Son olarak Türkiye’nin tarım başkenti Ödemiş’te duyurduğu İzmir Tarımı vizyonu da AK Parti’nin her türlü kolaylığı sağladığı küresel tarım kapitalizmine bir başkaldırı manifestosudur. İklim, toprak ve coğrafya koşullarına uygun tarım ve hayvancılık modellerini hayata geçirmeyi hedefleyen İzmir Tarımı, kuraklığa ve yoksulluğa karşı çıkışın işaret fişeğidir. Tarıma; örgütlenme temelinde, bilimsel ve bütüncül yaklaşım sunmaktadır. Büyükşehir Belediyesi tarafından alım garantisi verilen üretici, emeğinin karşılığını alacaktır. Büyükşehir şirketi BAYSAN’da paketlenecek ürünlere, markalaştırılarak katma değer kazandırılacaktır.

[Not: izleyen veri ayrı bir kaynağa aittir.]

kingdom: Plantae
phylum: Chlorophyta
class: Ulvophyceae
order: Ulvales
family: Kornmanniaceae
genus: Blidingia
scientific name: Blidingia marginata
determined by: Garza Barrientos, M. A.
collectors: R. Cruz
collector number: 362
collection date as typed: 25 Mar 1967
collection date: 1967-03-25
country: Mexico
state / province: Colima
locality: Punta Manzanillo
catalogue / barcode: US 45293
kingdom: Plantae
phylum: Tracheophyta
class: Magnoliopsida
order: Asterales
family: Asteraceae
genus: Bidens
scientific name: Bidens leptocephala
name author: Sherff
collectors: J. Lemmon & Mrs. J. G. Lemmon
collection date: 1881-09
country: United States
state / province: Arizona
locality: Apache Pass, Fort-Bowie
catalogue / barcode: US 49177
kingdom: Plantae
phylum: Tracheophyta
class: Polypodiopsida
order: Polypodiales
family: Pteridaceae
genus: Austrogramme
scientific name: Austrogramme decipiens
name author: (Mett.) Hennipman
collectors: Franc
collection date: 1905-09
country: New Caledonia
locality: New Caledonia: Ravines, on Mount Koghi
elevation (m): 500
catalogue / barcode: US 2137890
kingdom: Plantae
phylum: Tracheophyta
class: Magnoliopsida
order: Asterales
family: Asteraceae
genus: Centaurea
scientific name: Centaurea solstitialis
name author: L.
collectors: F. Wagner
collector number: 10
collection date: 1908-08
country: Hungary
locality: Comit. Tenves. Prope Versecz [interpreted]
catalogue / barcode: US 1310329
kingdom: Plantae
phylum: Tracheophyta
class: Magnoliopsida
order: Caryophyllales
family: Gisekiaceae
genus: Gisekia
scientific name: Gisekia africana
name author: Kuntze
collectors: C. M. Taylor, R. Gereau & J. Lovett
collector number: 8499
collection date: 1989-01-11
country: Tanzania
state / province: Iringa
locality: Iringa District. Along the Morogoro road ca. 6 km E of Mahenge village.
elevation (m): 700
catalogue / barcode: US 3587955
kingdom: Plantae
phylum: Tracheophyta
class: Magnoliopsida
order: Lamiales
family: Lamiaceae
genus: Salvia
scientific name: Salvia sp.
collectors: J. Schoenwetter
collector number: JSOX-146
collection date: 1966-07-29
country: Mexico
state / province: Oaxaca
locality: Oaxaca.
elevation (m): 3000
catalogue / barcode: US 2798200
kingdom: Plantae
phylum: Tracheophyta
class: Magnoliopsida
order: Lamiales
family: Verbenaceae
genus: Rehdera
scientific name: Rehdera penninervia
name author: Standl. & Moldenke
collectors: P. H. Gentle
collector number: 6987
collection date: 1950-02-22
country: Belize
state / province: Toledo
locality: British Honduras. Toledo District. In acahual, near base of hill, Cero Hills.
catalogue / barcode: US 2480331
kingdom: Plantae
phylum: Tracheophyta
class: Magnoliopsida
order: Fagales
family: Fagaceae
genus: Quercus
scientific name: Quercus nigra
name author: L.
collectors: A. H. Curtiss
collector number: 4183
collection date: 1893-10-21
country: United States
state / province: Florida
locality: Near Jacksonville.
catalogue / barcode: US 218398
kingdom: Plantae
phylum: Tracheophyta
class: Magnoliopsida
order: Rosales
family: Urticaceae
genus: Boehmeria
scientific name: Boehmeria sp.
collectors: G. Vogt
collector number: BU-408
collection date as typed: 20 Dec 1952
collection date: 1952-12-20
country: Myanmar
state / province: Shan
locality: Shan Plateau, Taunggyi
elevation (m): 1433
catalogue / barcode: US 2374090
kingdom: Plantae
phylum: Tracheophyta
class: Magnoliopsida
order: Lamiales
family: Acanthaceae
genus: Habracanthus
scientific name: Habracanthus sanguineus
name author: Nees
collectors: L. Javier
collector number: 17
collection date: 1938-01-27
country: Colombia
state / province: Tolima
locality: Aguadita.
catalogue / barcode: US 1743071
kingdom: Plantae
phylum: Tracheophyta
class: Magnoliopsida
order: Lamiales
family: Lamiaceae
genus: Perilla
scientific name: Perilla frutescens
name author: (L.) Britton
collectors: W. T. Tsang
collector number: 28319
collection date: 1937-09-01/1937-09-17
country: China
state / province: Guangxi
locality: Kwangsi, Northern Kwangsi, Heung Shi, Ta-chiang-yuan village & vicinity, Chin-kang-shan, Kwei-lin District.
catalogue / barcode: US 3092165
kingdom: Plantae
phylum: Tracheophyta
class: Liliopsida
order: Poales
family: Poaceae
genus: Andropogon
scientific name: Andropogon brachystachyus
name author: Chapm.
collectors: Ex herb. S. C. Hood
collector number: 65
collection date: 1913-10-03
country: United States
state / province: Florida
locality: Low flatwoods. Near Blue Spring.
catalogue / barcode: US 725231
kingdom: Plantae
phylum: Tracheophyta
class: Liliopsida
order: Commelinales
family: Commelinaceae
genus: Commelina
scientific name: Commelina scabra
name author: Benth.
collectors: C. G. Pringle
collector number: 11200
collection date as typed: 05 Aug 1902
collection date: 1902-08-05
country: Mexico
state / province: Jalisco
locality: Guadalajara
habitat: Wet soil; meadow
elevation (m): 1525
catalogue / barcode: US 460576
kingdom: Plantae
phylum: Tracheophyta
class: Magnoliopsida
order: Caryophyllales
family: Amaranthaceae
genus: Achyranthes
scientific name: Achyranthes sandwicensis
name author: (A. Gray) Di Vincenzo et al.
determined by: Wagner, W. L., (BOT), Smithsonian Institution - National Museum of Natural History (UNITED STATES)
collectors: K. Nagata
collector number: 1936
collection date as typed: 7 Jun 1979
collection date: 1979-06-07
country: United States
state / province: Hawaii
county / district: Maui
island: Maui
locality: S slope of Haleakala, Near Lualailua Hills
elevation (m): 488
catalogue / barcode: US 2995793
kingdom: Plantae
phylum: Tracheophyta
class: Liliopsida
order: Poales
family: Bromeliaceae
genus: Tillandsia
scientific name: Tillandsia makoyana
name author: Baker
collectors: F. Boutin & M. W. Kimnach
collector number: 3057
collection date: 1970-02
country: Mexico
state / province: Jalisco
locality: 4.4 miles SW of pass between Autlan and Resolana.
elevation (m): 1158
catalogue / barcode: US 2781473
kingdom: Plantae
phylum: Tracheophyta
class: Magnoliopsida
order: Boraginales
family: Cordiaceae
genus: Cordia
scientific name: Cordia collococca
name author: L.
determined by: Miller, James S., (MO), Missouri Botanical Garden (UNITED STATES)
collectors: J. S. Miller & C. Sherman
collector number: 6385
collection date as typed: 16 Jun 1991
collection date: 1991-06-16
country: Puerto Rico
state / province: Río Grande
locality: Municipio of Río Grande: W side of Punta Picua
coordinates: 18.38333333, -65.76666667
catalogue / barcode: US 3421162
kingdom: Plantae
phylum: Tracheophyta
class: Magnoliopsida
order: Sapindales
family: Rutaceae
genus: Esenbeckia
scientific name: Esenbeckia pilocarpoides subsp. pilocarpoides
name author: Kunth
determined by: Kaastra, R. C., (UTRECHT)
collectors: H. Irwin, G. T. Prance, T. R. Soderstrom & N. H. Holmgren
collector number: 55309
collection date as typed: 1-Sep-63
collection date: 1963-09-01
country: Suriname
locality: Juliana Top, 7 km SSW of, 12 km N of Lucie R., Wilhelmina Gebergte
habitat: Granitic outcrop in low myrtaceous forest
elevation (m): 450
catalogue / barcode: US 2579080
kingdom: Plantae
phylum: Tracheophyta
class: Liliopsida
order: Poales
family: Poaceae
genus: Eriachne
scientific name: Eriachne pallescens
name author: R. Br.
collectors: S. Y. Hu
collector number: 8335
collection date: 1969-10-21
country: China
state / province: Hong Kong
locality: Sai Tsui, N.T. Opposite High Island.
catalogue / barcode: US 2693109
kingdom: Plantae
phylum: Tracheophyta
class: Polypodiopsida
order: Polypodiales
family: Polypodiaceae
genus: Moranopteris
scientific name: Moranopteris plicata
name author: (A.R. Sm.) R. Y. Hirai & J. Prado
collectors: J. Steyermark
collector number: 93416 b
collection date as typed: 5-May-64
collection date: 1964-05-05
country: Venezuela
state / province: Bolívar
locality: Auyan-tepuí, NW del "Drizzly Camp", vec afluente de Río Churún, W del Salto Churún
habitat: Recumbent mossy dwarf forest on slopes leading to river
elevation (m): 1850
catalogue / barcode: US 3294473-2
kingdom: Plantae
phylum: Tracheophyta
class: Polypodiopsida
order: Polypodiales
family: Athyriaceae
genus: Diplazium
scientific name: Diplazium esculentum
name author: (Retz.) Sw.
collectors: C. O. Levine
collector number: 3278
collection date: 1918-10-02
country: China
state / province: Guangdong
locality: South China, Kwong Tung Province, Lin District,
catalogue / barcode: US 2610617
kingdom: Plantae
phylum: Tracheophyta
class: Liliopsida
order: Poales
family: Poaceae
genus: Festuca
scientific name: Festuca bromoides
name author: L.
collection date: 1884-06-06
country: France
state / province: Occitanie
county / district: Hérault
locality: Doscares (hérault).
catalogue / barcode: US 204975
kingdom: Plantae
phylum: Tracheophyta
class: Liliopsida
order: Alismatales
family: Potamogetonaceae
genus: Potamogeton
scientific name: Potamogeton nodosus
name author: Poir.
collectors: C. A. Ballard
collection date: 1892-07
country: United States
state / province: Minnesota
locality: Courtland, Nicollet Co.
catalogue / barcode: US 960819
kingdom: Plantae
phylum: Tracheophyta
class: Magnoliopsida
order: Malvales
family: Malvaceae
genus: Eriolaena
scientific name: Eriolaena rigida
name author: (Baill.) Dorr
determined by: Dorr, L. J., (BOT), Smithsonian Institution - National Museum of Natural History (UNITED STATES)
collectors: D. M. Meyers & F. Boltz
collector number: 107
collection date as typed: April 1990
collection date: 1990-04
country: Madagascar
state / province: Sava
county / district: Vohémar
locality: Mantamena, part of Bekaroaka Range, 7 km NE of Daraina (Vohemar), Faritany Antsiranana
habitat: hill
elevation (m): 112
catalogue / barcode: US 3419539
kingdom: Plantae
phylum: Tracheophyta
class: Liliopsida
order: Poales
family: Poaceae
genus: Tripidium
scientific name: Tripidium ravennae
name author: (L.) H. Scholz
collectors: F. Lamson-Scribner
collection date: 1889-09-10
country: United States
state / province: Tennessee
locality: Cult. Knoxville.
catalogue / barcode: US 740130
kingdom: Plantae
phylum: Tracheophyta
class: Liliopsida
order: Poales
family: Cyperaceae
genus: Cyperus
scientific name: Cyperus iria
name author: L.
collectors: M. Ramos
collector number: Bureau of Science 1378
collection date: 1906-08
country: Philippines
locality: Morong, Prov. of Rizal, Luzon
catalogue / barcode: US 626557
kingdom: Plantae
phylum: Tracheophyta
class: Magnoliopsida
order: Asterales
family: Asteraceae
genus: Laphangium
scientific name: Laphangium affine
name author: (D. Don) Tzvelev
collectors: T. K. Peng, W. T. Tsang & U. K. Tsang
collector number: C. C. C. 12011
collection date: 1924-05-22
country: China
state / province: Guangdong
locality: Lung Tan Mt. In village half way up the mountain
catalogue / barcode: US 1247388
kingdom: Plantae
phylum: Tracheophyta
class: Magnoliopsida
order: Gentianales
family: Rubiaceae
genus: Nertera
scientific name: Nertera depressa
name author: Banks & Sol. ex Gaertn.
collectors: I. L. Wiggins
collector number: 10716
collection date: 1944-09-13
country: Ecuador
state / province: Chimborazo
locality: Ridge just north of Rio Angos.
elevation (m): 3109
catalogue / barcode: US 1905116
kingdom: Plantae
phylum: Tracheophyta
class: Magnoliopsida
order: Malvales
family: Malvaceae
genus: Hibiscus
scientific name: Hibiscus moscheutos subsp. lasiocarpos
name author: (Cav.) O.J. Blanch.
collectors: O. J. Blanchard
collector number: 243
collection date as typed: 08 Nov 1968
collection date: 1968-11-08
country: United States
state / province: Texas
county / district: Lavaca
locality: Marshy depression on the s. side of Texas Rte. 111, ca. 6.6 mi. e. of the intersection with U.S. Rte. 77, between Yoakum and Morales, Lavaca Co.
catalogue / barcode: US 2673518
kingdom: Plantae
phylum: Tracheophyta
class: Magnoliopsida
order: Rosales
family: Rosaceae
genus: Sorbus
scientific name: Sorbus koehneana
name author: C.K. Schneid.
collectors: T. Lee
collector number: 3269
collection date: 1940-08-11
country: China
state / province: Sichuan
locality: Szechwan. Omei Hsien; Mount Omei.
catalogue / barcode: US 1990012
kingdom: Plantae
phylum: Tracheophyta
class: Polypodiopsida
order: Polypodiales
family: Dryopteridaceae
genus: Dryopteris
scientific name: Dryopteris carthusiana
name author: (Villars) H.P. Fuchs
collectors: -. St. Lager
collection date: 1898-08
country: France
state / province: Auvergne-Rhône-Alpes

Sağlıklı İzmir Tarımı ürünleri, dünyanın dört bir yanına pazarlanacaktır.
Ağızlarından ‘yerlilik ve millilik’ kavramlarını düşürmeyen, ancak attıkları hiçbir adımda yerlilik ve millilik bulunmayan art niyetli odaklar; yerli tohumlarla, yerli hayvan ırklarıyla yapılacak tarımsal faaliyetlerden niçin rahatsızlık duymaktadırla? Eleştireceklerine, Sayın Soyer’in İzmir Tarımı vizyonunu incelemelerini ve yerli tarıma can çekiştiren tarım politikalarını bir an önce terk etmelerini tavsiye ediyorum.
Sözün özü; Sayın Tunç Soyer, kamuya yöneticilik yaptığı yıllar boyunca; birilerinin çok sevdiği gibi boş konuşmamış, boş oturmamıştır. Her zaman kamu yararına icraatlarıyla konuşulmuş, alkışlanmıştır. Sayın Kırkpınar ise daha önce farklı konularda pek çok partidaşının yaptığı gibi bilgisizce ya da art niyetli konuşmuştur.
Burada asıl üzücü olanın, sırf muhalefet olsun diye yapılan bu tür açıklamaların, halkımızın faydası için hayata geçirilen icraatları, harcanan emekleri yok sayması ve karalamasıdır. Siyaset, halka hizmet için yapılır. Siyasetçilerin her şeyden önce bu bilince sahip olması ve on düşünüp, bir konuşması gerekir.”